## Assigned task:
Below are some entries. Copy each line in them that holds "lines".

- Opening Delimiter -

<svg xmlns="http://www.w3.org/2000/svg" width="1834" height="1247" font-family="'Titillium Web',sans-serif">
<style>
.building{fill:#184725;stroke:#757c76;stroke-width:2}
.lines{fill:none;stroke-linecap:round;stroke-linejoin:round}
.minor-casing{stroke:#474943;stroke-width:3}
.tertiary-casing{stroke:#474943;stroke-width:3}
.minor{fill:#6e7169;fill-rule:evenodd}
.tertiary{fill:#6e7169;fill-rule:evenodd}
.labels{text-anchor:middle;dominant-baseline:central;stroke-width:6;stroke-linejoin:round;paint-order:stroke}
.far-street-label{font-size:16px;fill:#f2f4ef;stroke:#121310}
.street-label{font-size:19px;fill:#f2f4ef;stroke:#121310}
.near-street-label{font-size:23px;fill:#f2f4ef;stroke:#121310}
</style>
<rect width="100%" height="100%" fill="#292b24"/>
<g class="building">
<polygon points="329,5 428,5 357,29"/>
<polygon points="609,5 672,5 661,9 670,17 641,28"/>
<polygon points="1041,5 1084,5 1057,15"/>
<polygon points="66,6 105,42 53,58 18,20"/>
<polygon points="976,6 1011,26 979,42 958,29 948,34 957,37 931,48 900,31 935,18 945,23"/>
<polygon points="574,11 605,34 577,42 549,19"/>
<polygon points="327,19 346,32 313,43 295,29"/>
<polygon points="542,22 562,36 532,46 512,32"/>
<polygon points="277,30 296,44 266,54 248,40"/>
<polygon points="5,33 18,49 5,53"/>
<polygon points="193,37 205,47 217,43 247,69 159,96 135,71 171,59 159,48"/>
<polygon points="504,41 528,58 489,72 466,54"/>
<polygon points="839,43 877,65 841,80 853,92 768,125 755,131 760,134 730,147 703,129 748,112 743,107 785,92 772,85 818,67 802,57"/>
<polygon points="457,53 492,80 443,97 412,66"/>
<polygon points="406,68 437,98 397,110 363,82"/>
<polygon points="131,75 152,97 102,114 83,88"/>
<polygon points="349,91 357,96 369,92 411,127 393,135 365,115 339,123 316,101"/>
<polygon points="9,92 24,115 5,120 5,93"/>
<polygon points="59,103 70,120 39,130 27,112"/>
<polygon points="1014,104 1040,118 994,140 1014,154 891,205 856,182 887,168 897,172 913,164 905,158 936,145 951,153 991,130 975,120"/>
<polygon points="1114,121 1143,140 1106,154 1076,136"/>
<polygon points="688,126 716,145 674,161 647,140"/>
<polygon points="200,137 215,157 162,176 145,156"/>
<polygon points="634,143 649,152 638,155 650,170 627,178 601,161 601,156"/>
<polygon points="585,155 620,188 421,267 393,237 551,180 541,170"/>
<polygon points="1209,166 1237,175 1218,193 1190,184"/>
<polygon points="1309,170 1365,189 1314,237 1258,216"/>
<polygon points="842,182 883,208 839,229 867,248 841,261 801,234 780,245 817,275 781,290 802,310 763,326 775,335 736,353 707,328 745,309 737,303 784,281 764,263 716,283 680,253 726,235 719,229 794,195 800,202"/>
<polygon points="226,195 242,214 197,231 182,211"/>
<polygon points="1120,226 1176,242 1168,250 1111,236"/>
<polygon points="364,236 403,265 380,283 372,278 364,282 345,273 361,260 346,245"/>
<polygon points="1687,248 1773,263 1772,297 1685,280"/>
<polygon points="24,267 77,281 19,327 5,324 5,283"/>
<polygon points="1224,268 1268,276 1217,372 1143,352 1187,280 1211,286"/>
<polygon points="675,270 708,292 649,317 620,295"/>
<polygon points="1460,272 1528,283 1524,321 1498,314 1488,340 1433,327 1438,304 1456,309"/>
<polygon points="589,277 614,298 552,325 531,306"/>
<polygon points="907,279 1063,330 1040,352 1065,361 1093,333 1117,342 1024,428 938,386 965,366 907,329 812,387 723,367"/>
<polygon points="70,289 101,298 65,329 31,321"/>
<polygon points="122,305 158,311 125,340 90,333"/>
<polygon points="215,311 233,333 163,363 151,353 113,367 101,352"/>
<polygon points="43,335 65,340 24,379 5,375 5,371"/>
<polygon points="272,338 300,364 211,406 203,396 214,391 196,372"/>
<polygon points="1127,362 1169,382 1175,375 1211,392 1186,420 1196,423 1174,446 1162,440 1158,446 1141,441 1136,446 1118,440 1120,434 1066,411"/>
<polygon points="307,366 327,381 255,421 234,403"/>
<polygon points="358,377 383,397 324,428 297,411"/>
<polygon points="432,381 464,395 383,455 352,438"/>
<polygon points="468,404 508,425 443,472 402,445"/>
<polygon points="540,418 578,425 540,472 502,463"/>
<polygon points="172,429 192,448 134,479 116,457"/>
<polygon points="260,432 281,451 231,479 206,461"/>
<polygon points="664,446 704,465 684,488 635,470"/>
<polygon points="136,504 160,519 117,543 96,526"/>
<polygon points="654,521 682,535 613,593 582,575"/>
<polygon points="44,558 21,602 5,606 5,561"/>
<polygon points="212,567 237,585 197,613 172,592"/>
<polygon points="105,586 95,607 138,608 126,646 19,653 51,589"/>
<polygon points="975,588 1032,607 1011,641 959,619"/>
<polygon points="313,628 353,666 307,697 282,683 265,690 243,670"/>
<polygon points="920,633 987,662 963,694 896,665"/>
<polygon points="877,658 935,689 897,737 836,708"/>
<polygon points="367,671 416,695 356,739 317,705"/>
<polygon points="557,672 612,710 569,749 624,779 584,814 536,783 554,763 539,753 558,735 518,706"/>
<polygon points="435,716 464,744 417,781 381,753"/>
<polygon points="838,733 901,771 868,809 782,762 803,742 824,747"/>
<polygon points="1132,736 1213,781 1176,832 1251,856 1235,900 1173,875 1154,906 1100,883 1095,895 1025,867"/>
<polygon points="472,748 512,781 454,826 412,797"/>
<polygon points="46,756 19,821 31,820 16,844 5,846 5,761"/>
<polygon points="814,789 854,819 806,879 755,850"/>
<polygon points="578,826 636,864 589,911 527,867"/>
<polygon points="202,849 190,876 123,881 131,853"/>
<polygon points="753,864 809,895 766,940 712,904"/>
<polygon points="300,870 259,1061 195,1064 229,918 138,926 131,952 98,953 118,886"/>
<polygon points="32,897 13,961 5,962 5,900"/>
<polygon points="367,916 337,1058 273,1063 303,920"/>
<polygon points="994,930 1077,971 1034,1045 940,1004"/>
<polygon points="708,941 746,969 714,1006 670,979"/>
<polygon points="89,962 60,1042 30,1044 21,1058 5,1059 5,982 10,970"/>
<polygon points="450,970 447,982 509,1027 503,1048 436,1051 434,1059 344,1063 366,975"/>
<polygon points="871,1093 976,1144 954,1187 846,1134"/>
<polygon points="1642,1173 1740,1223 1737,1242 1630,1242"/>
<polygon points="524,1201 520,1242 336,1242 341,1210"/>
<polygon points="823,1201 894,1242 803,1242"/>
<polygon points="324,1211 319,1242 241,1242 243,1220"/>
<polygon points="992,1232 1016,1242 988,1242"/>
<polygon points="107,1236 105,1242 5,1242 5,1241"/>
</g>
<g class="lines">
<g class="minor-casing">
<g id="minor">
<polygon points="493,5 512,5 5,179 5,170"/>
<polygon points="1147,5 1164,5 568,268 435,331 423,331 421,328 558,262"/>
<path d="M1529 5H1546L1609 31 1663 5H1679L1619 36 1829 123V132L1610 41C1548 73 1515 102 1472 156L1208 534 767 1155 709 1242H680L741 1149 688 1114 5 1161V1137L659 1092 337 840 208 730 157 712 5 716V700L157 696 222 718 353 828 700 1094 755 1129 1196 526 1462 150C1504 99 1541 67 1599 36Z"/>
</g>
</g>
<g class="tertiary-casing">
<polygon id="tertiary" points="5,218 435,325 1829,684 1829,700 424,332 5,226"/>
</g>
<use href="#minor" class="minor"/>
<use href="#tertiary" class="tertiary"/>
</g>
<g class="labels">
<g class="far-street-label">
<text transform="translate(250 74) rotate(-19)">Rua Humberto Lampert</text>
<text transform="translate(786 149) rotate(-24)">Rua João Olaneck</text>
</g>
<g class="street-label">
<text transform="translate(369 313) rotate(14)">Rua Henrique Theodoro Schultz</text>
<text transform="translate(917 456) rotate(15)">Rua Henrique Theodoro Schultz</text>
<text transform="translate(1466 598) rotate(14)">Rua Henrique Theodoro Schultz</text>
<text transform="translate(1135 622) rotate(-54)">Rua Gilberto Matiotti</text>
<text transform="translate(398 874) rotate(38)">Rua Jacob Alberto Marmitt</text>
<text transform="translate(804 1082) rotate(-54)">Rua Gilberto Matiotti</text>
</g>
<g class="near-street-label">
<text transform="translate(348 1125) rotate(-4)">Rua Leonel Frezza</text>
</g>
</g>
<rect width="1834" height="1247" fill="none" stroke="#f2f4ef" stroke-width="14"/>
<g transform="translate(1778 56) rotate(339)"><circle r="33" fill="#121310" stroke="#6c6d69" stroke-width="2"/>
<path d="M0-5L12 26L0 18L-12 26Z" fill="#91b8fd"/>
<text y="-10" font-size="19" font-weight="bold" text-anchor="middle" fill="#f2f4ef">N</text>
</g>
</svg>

- Closing Delimiter -

## Exercise result:
.lines{fill:none;stroke-linecap:round;stroke-linejoin:round}
<g class="lines">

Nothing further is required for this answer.